DOCUMENT SECTION:
Data Breach Notification - Part I

Data Breach Notification - Part I

The American Recovery and Reinvestment Act of 2009 (“ARRA”) added a data breach notification provision to HIPAA.  This provision requires a covered entity that accesses, maintains, retains, modifies, records, stores, destroys or otherwise holds, uses or discloses unsecured protected health information to notify each individual whose unsecured protected health information has been, or is reasonably believed by the covered entity to have been, accessed, acquired, or disclosed as a result of a breach.  This notification requirement applies to all unsecured protected health information whether in electronic, paper or other form.

On April 17, 2009, as required by ARRA, the Secretary of Health and Human Services issued guidance to define what constitutes secured protected health information within the meaning of the American Recovery and Reinvestment Act of 2009.  In short, secured protected health information is protected health information that is protected by one of the encryption methodologies specified in the guidance or that is destroyed.  This effectively means that health records maintained in paper form are always unsecure for purposes of this data breach notification requirement.

This provision of HIPAA defines “breach” to mean the unauthorized acquisition, access, use or disclosure of protected health information which compromises the security or privacy of such information, except where an unauthorized person to whom such information is disclosed would not reasonably have been able to retain such information.

ARRA then goes on to define exceptions to the definition of breach and provides the following:

  1. It is not a breach when there is an unintentional acquisition, access or use of protected health information by an employee or individual acting under the authority of a covered entity or business associate if the acquisition, access or use was made in good faith and within the course and scope of employment or other professional relationship and such information is not further acquired, access, used or disclosed by any person
  2. It is not a breach when there is an inadvertent disclosure from an individual who is authorized to access the protected health information at a facility operated by a covered entity or business associate to another similarly situated individual at the same facility.  In this circumstance for the disclosure to not be a breach, the information received as a result of the disclosure cannot be further acquired, accessed, used or disclosed without authorization.

This data breach notification requirement places additional obligations on covered entities and can certainly result in increased costs if a covered entity has to provide notification as required by these new HIPAA provisions.  The exceptions provide some relief from the breach notification requirement for the kind of unintentional or inadvertent disclosures that can occur in the work place despite the best efforts of the covered entity.

(Stored entries)
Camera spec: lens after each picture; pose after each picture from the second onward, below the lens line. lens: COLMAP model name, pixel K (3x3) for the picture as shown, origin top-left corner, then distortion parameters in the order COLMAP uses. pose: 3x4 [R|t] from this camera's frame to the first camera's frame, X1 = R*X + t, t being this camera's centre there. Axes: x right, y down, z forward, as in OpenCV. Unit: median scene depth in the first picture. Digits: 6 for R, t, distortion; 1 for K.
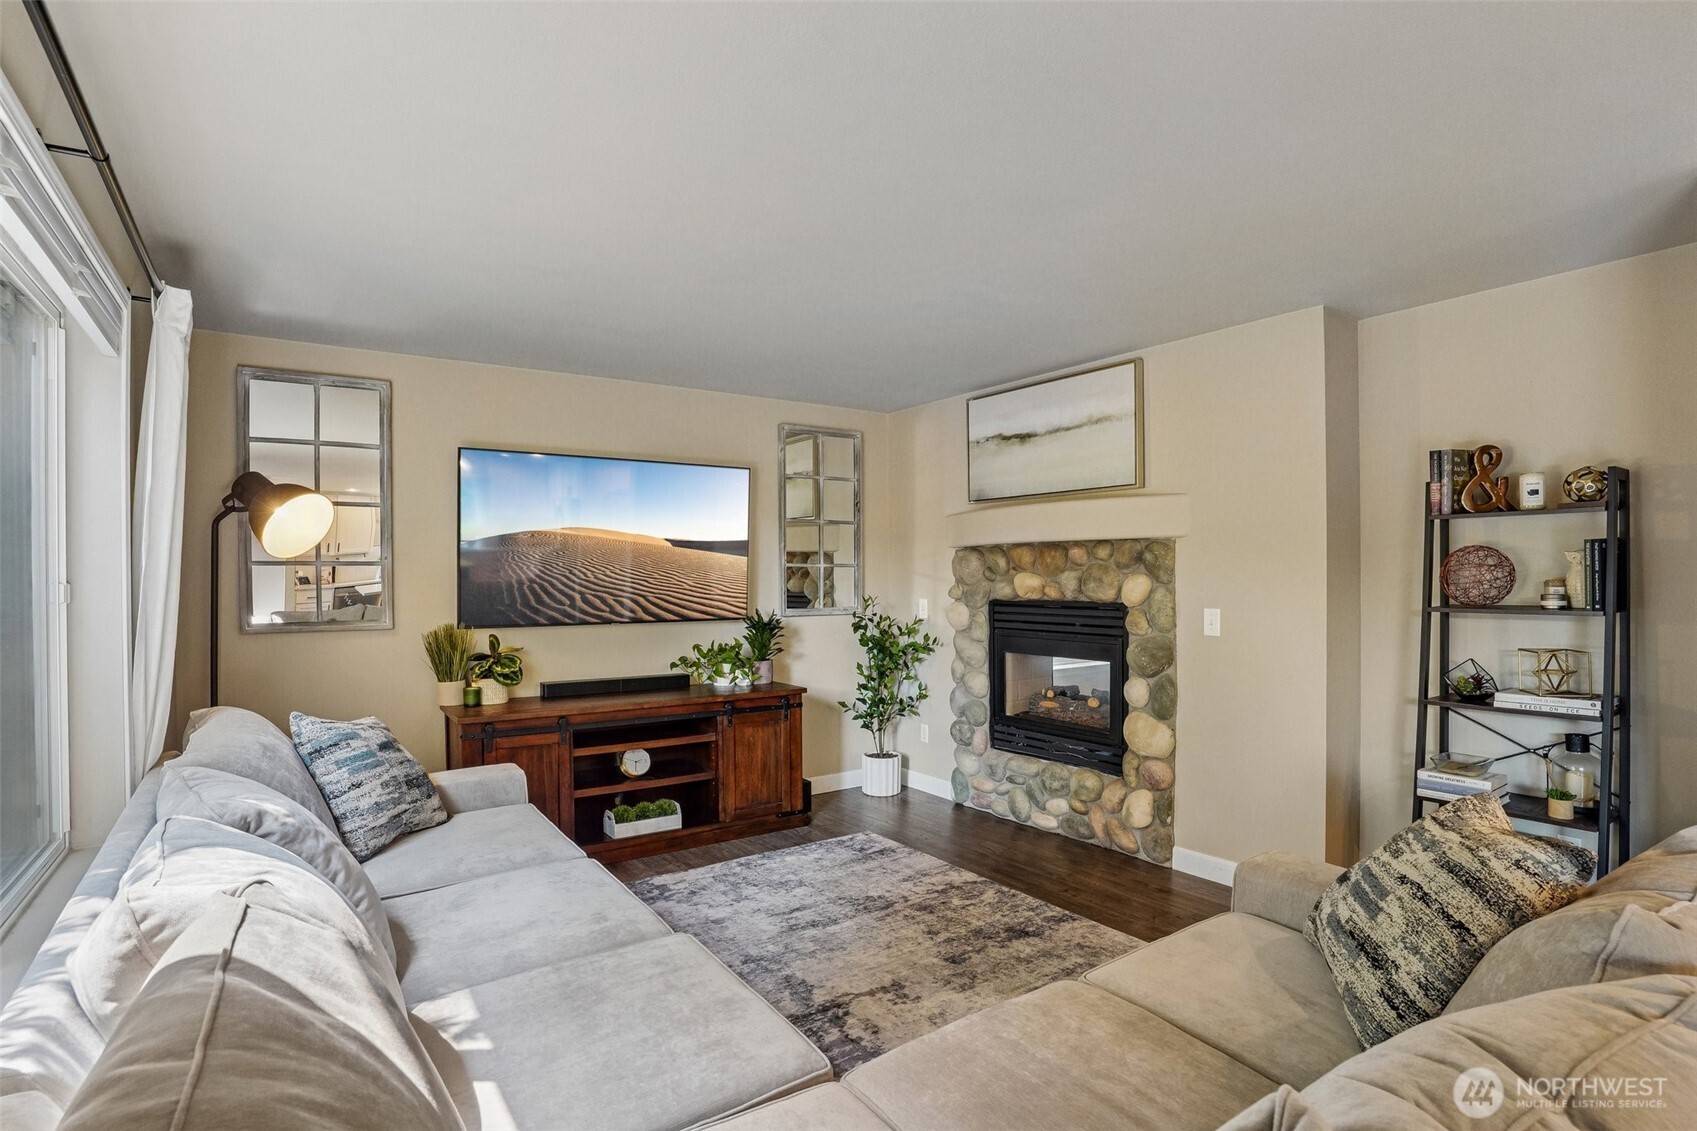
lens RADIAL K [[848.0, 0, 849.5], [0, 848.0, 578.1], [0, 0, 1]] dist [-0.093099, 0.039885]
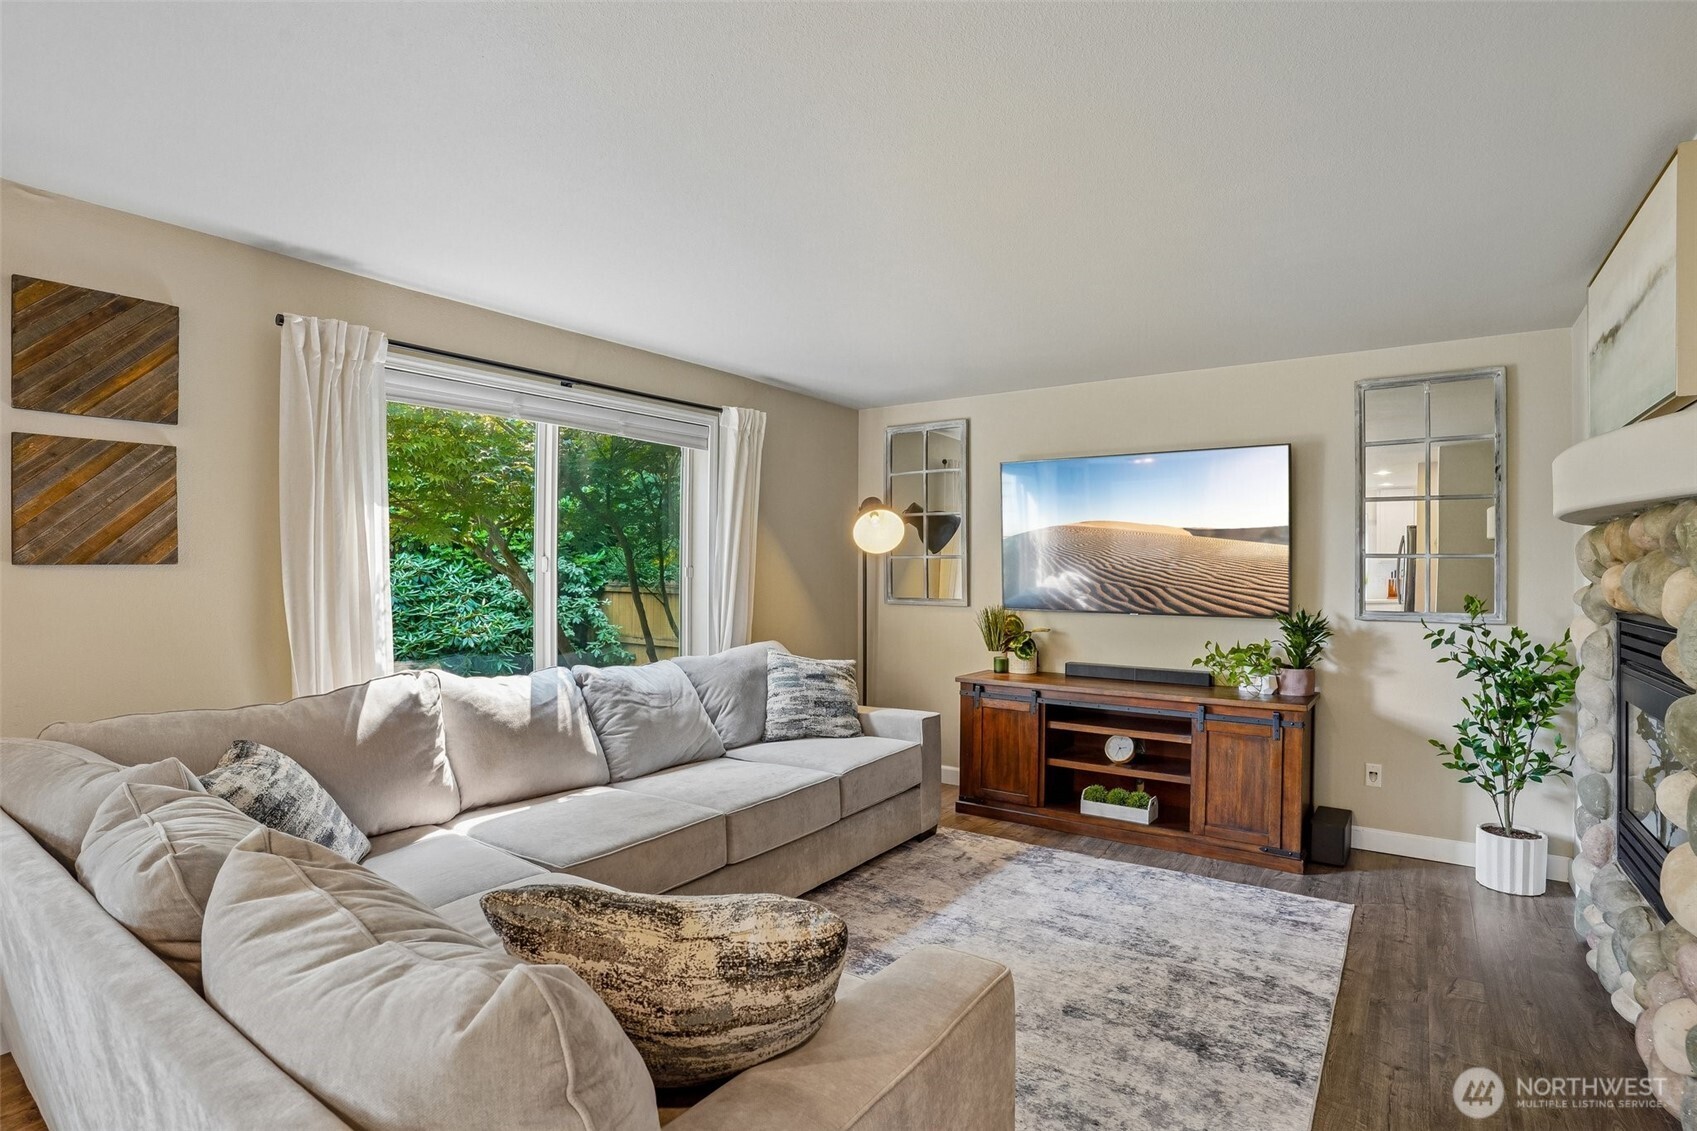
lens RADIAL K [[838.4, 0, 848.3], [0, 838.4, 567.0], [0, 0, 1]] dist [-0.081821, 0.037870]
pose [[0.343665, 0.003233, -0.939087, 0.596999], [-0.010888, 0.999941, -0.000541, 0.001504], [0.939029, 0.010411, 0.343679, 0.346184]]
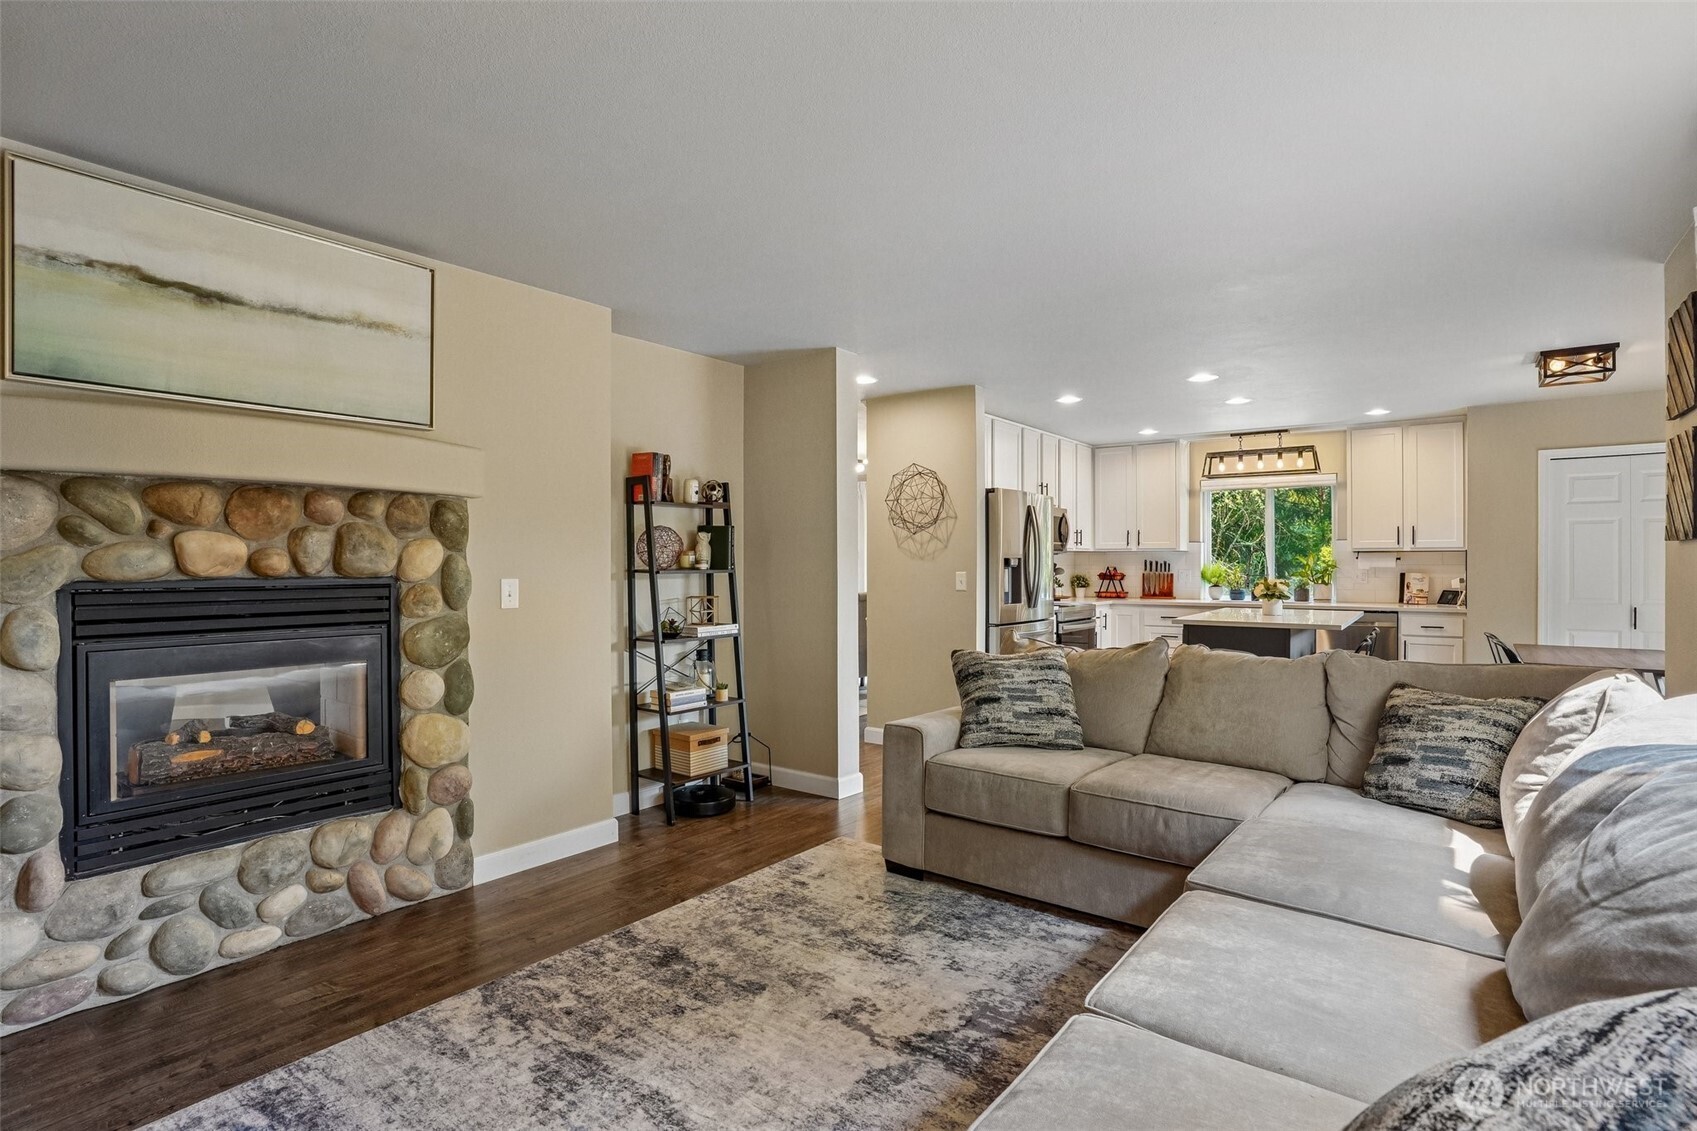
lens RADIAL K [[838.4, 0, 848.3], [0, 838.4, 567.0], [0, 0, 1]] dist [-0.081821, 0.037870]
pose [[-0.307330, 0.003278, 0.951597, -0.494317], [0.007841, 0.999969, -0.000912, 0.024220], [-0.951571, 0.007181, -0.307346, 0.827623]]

WHAT THIS TASK INVOLVES: Condense the paragraph of the data breach notification text that begins "On April 17, 2009" into a short bulleted list of its main facts.

ANSWER SECTION:
- On April 17, 2009, as ARRA required, the Secretary of Health and Human Services issued guidance defining secured protected health information.
- Secured protected health information is protected health information that is either destroyed or protected by one of the encryption methods specified in the guidance.
- As a result, health records kept on paper are always unsecured for the purposes of the data breach notification requirement.